[...]
Een merkwaardig proces werd dezer dagen voor het Schepener gerechtshof te Charlottenburg, nabij Berlijn, gevoerd.
De populaire schrijver Karl May, auteur van een groot aantal avontuurvolle romans en verhalen, had een vervolging ingesteld tegen een zekeren heer Lebius, die hem in een brief aan een derde geboren misdadiger genoemd had.
De advocaat van Lebius verklaarde zich in zijn pleidooi bereid, het bewijs te leveren, dat Karl May driemaal wegens diefstal en roof veroordeeld werd tot negen jaar dwangarbeid.
Hij beweerde, dat Karl May het hoofd was geweest van een bende struikroovers, die de groote wegen onveilig maakte en wier schuilplaats het bosch van Waldenburg was. Gedurende verscheidene maanden was deze bende de schrik der in den buurt van Waldenburg gelegen boerenhoeven. Een klopjacht werd door de politie gehouden en May kon slechts ontkomen, door zich als gevangenbewaarder te vermommen, terwijl een zijner gezellen de rol van gevangene speelde.

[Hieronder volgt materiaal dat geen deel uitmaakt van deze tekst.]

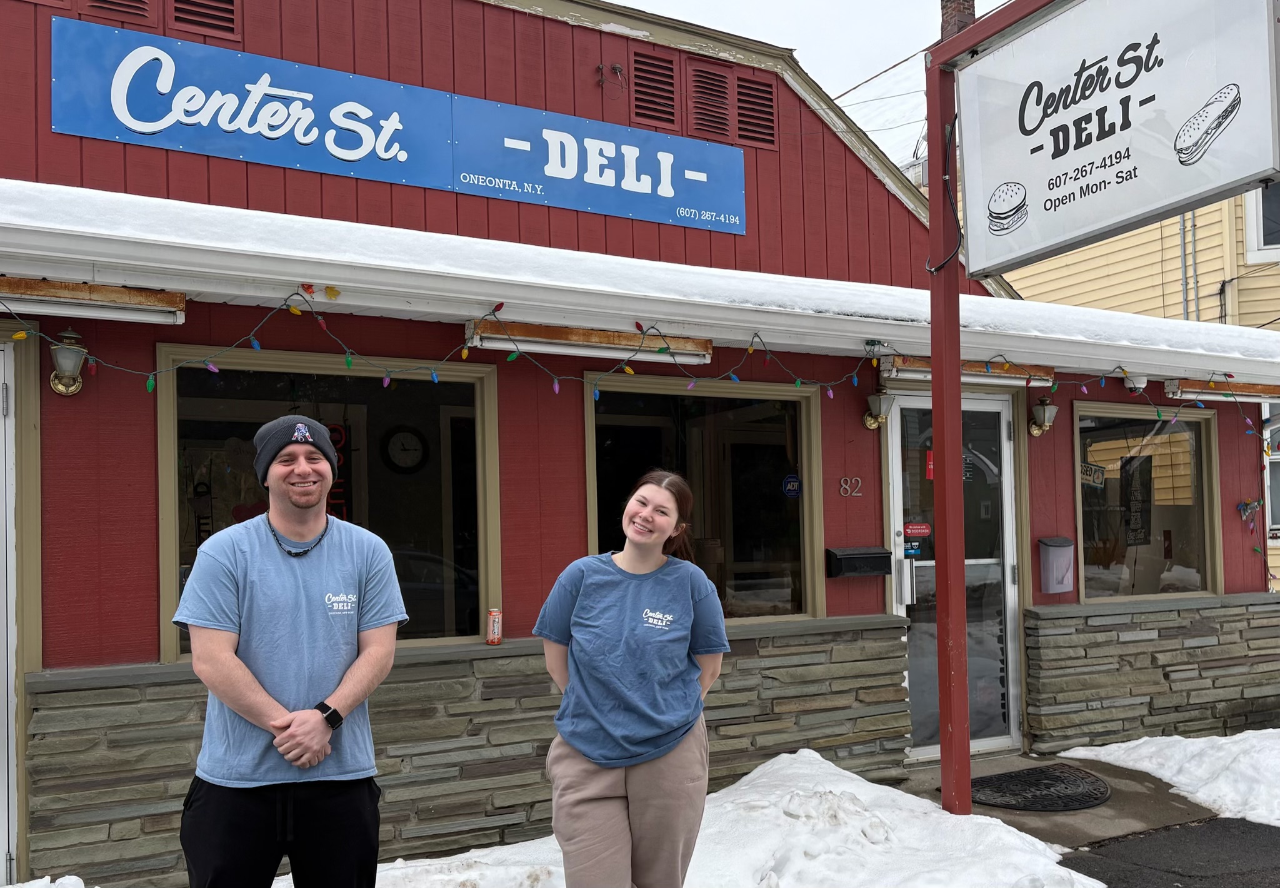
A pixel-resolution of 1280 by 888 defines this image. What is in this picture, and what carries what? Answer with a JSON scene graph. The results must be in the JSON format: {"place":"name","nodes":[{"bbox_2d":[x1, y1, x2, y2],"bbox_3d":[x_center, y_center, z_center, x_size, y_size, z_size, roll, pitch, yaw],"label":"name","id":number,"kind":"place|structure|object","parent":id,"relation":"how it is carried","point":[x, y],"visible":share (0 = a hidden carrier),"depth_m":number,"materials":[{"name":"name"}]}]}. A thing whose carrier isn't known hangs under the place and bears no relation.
{"place":"outdoors","nodes":[
{"label":"outdoors","id":0,"kind":"place"},
{"bbox_2d":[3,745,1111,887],"label":"snow","id":1,"kind":"structure","parent":0,"point":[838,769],"materials":[{"name":"white snow"}]},
{"bbox_2d":[171,413,408,887],"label":"man","id":2,"kind":"object","parent":1,"relation":"on","point":[253,683],"visible":0.99,"depth_m":2.63},
{"bbox_2d":[531,469,730,887],"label":"woman","id":3,"kind":"object","parent":1,"relation":"on","point":[652,731],"visible":1,"depth_m":2.93},
{"bbox_2d":[926,0,1074,815],"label":"sign post","id":4,"kind":"object","parent":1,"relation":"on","point":[935,369],"visible":0.86,"depth_m":4.79,"materials":[{"name":"red metal"}]},
{"bbox_2d":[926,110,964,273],"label":"cable","id":5,"kind":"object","parent":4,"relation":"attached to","point":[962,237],"visible":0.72,"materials":[{"name":"black rubber"}]},
{"bbox_2d":[953,0,1279,277],"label":"hanging sign","id":6,"kind":"object","parent":4,"relation":"attached to","point":[1137,47],"visible":1,"depth_m":4.21,"materials":[{"name":"white plastic"}]},
{"bbox_2d":[0,0,1279,887],"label":"red building","id":7,"kind":"structure","parent":0,"point":[480,87],"depth_m":5.17,"materials":[{"name":"red"}]},
{"bbox_2d":[0,336,18,887],"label":"door","id":8,"kind":"structure","parent":7,"relation":"in","point":[1,381],"depth_m":4.00,"materials":[{"name":"white"}]},
{"bbox_2d":[48,326,89,395],"bbox_3d":[-2.319,-0.326,3.898,0.166,0.282,0.195,1,-3,-30],"label":"wall lantern","id":9,"kind":"object","parent":7,"relation":"attached to","point":[73,361],"visible":0.92,"depth_m":3.86,"materials":[{"name":"gold metal"}]},
{"bbox_2d":[0,274,186,325],"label":"light fixture","id":10,"kind":"object","parent":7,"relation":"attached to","point":[104,297],"visible":0.97,"depth_m":3.82,"materials":[{"name":"metal"}]},
{"bbox_2d":[73,0,159,28],"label":"vent","id":11,"kind":"object","parent":7,"relation":"in","point":[140,1],"visible":0.68,"depth_m":4.58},
{"bbox_2d":[169,0,241,40],"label":"vent","id":12,"kind":"object","parent":7,"relation":"in","point":[181,9],"visible":0.86,"depth_m":4.74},
{"bbox_2d":[155,346,503,665],"bbox_3d":[-1.446,0.316,4.642,1.676,1.568,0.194,1,-3,-30],"label":"window","id":13,"kind":"structure","parent":7,"relation":"in","point":[168,556],"depth_m":4.71,"materials":[{"name":"glass"}]},
{"bbox_2d":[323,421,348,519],"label":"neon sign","id":14,"kind":"object","parent":13,"relation":"attached to","point":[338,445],"visible":0.41,"depth_m":4.92,"materials":[{"name":"red"}]},
{"bbox_2d":[381,425,427,471],"bbox_3d":[-1.672,0.065,6.834,0.374,0.345,0.073,0,-3,-25],"label":"wall clock","id":15,"kind":"object","parent":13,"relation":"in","point":[402,442],"visible":0.97,"depth_m":6.81,"materials":[{"name":"black"}]},
{"bbox_2d":[48,10,749,235],"bbox_3d":[-1.041,-1.635,5.188,3.905,0.482,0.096,1,-3,-30],"label":"store sign","id":16,"kind":"object","parent":7,"relation":"attached to","point":[142,125],"visible":0.98,"depth_m":4.97,"materials":[{"name":"blue metal"}]},
{"bbox_2d":[486,606,502,643],"bbox_3d":[-0.705,0.891,4.670,0.075,0.173,0.074,1,-3,-30],"label":"can","id":17,"kind":"object","parent":7,"relation":"on","point":[495,622],"visible":0.99,"depth_m":4.64,"materials":[{"name":"metal"}]},
{"bbox_2d":[596,63,626,95],"bbox_3d":[-0.164,-2.150,5.701,0.173,0.190,0.171,1,-3,-30],"label":"wall fixture","id":18,"kind":"object","parent":7,"relation":"attached to","point":[616,69],"visible":0.98,"depth_m":5.70,"materials":[{"name":"red metal"}]},
{"bbox_2d":[0,283,1273,430],"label":"string lights","id":19,"kind":"object","parent":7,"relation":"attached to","point":[830,394],"visible":0.92,"depth_m":4.44},
{"bbox_2d":[0,180,1279,388],"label":"awning","id":20,"kind":"object","parent":7,"relation":"attached to","point":[243,247],"visible":0.83,"depth_m":4.42,"materials":[{"name":"white"}]},
{"bbox_2d":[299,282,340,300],"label":"leaf decoration","id":21,"kind":"object","parent":20,"relation":"attached to","point":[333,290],"visible":0.83,"depth_m":3.98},
{"bbox_2d":[468,316,713,363],"bbox_3d":[-0.216,-0.512,4.873,1.413,0.118,0.170,1,-3,-30],"label":"light fixture","id":22,"kind":"object","parent":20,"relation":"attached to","point":[495,340],"visible":0.82,"depth_m":4.78,"materials":[{"name":"white metal"}]},
{"bbox_2d":[628,49,679,130],"bbox_3d":[0.068,-2.154,5.875,0.361,0.462,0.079,1,-3,-30],"label":"vent","id":23,"kind":"object","parent":7,"relation":"in","point":[670,69],"visible":0.94,"depth_m":5.88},
{"bbox_2d":[580,370,826,627],"bbox_3d":[0.368,0.370,5.594,1.725,1.640,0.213,1,-3,-30],"label":"window","id":24,"kind":"structure","parent":7,"relation":"in","point":[593,520],"depth_m":5.72,"materials":[{"name":"glass"}]},
{"bbox_2d":[781,472,801,496],"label":"sticker","id":25,"kind":"object","parent":24,"relation":"attached to","point":[794,482],"visible":0.98,"depth_m":5.48,"materials":[{"name":"blue plastic"}]},
{"bbox_2d":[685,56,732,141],"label":"vent","id":26,"kind":"object","parent":7,"relation":"in","point":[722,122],"visible":0.95,"depth_m":6.04,"materials":[{"name":"red"}]},
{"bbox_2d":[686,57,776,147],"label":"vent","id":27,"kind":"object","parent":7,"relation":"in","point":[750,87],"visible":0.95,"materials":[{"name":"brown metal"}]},
{"bbox_2d":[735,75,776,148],"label":"vent","id":28,"kind":"object","parent":7,"relation":"in","point":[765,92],"visible":0.9,"depth_m":6.23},
{"bbox_2d":[838,475,863,496],"bbox_3d":[1.287,0.272,5.876,0.185,0.130,0.034,1,-3,-30],"label":"house number","id":29,"kind":"object","parent":7,"relation":"attached to","point":[848,488],"visible":0.96,"depth_m":5.87,"materials":[{"name":"metal"}]},
{"bbox_2d":[825,546,891,576],"bbox_3d":[1.314,0.717,5.755,0.452,0.149,0.193,1,-3,-30],"label":"mailbox","id":30,"kind":"object","parent":7,"relation":"attached to","point":[882,556],"visible":0.98,"depth_m":5.70,"materials":[{"name":"black metal"}]},
{"bbox_2d":[861,386,895,429],"bbox_3d":[1.460,-0.225,5.869,0.189,0.282,0.217,1,-3,-30],"label":"wall lantern","id":31,"kind":"object","parent":7,"relation":"attached to","point":[879,399],"visible":0.97,"depth_m":5.82,"materials":[{"name":"metal"}]},
{"bbox_2d":[886,386,1022,760],"bbox_3d":[2.021,0.887,6.163,1.219,2.276,0.200,1,-3,-30],"label":"glass door","id":32,"kind":"structure","parent":7,"relation":"in","point":[897,465],"depth_m":6.19,"materials":[{"name":"clear glass"}]},
{"bbox_2d":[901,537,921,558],"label":"door sticker","id":33,"kind":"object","parent":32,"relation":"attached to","point":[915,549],"visible":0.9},
{"bbox_2d":[903,520,931,537],"bbox_3d":[1.660,0.521,5.741,0.170,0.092,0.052,1,-3,-30],"label":"door sticker","id":34,"kind":"object","parent":32,"relation":"attached to","point":[915,525],"visible":0.98,"depth_m":5.74,"materials":[{"name":"red"}]},
{"bbox_2d":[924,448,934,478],"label":"sign","id":35,"kind":"object","parent":32,"relation":"attached to","point":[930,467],"visible":0.46,"depth_m":5.67,"materials":[{"name":"red"}]},
{"bbox_2d":[938,0,978,43],"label":"chimney","id":36,"kind":"object","parent":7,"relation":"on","point":[944,1],"visible":0.17,"depth_m":8.21,"materials":[{"name":"red brick"}]},
{"bbox_2d":[882,352,1058,385],"bbox_3d":[2.107,-0.453,6.070,1.372,0.121,0.190,1,-3,-30],"label":"light fixture","id":37,"kind":"object","parent":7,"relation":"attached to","point":[925,374],"visible":0.62,"depth_m":5.98,"materials":[{"name":"white metal"}]},
{"bbox_2d":[1028,394,1058,435],"bbox_3d":[2.740,-0.186,6.523,0.192,0.291,0.214,1,-3,-30],"label":"wall lantern","id":38,"kind":"object","parent":7,"relation":"attached to","point":[1049,407],"visible":0.99,"depth_m":6.48,"materials":[{"name":"metal"}]},
{"bbox_2d":[1037,535,1075,593],"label":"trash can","id":39,"kind":"object","parent":7,"relation":"attached to","point":[1044,541],"visible":0.98,"depth_m":6.28,"materials":[{"name":"grey plastic"}]},
{"bbox_2d":[1121,371,1147,391],"bbox_3d":[3.313,-0.412,6.444,0.165,0.136,0.161,1,-3,-30],"label":"security camera","id":40,"kind":"object","parent":7,"relation":"attached to","point":[1139,379],"visible":0.78,"depth_m":6.39,"materials":[{"name":"white plastic"}]},
{"bbox_2d":[1073,397,1223,603],"bbox_3d":[3.714,0.432,7.096,1.498,1.632,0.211,1,-3,-30],"label":"window","id":41,"kind":"structure","parent":7,"relation":"in","point":[1080,500],"depth_m":7.14,"materials":[{"name":"glass"}]},
{"bbox_2d":[1079,460,1106,486],"bbox_3d":[2.990,0.206,6.365,0.171,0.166,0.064,0,-3,-11],"label":"closed sign","id":42,"kind":"object","parent":41,"relation":"attached to","point":[1095,470],"visible":0.77,"depth_m":6.36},
{"bbox_2d":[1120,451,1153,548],"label":"sign","id":43,"kind":"object","parent":41,"relation":"attached to","point":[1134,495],"visible":0.95,"depth_m":6.96,"materials":[{"name":"black"}]},
{"bbox_2d":[1165,377,1279,403],"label":"light fixture","id":44,"kind":"object","parent":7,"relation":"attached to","point":[1209,391],"visible":0.74,"depth_m":6.91,"materials":[{"name":"white metal"}]},
{"bbox_2d":[1236,498,1262,520],"bbox_3d":[4.816,0.531,7.595,0.190,0.201,0.170,1,-3,-30],"label":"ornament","id":45,"kind":"object","parent":7,"relation":"attached to","point":[1245,508],"visible":0.96,"depth_m":7.58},
{"bbox_2d":[612,0,1008,101],"label":"sky","id":46,"kind":"structure","parent":0,"point":[905,14],"materials":[{"name":"white"}]},
{"bbox_2d":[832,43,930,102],"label":"power line","id":47,"kind":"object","parent":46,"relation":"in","point":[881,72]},
{"bbox_2d":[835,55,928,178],"label":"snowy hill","id":48,"kind":"structure","parent":0,"point":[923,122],"materials":[{"name":"white"}]},
{"bbox_2d":[891,748,1223,848],"label":"walkway","id":49,"kind":"structure","parent":0,"point":[1067,815],"materials":[{"name":"grey concrete"}]},
{"bbox_2d":[966,763,1111,811],"bbox_3d":[2.243,1.955,5.449,0.902,0.022,0.692,1,-3,-30],"label":"doormat","id":50,"kind":"object","parent":49,"relation":"on","point":[1049,787],"visible":0.94,"depth_m":5.39,"materials":[{"name":"black rubber"}]},
{"bbox_2d":[997,175,1279,580],"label":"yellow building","id":51,"kind":"structure","parent":0,"point":[1116,242],"depth_m":12.19,"materials":[{"name":"yellow paint"}]},
{"bbox_2d":[1178,211,1198,321],"bbox_3d":[6.542,-1.502,11.396,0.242,3.660,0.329,1,-3,-30],"label":"conduit pipe","id":52,"kind":"object","parent":51,"relation":"attached to","point":[1183,227],"visible":0.45,"depth_m":11.42,"materials":[{"name":"grey metal"}]},
{"bbox_2d":[1243,180,1279,263],"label":"window","id":53,"kind":"structure","parent":51,"relation":"in","point":[1257,244],"depth_m":10.62,"materials":[{"name":"white"}]},
{"bbox_2d":[1263,403,1279,535],"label":"window","id":54,"kind":"structure","parent":51,"relation":"in","point":[1275,510],"depth_m":9.87,"materials":[{"name":"white"}]},
{"bbox_2d":[1050,814,1279,885],"label":"asphalt road","id":55,"kind":"structure","parent":0,"point":[1250,827],"materials":[{"name":"grey asphalt"}]},
{"bbox_2d":[1053,728,1279,826],"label":"snow patch","id":56,"kind":"object","parent":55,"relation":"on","point":[1142,764],"visible":0.88,"depth_m":5.73,"materials":[{"name":"white snow"}]},
{"label":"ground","id":57,"kind":"structure","parent":0},
{"bbox_2d":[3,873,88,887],"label":"snow pile","id":58,"kind":"object","parent":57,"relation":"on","point":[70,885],"visible":0.93,"depth_m":3.58,"materials":[{"name":"white snow"}]}
]}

Later werd May voor een ander misdrijf gearresteerd en onderging dientengevolge eenige jaren tuchthuisstraf. Losgelaten kwam hij op het denkbeeld door in romans zijn eigen avonturen te beschrijven, zijn brood te gaan verdienen.
Als schrijver had May zijn diefstallen op litterair gebied voortgezet. Zijn boeken hangen van plagiaat aan elkaar. Toen zijn colportageromans hem geen middelen van bestaan meer opleverden, schreef hij terzelfder tijd stichtelijke tractaatjes en onzedelijke lectuur,waarop door de politie beslag gelegd werd. Ook als schrijver had, volgens Lebius verdediger, Karl May steeds alle kenteekenen van den geboren misdadiger bezeten.
Het dient opgemerkt, dat Karl May nadrukkelijk de beweringen van zijn tegenpartij ontkent. Weliswaar geeft hij toe, verscheidene malen veroordeeld te zijn, nooit echter voor diefstal. Ook zou hij nooit het hoofd eener rooverbende geweest zijn.
Lebius, die beweert, zijn inlichtingen ontvangen te hebben van een vrouw, met wie Karl May getrouwd geweest is, werd vrijgesproken.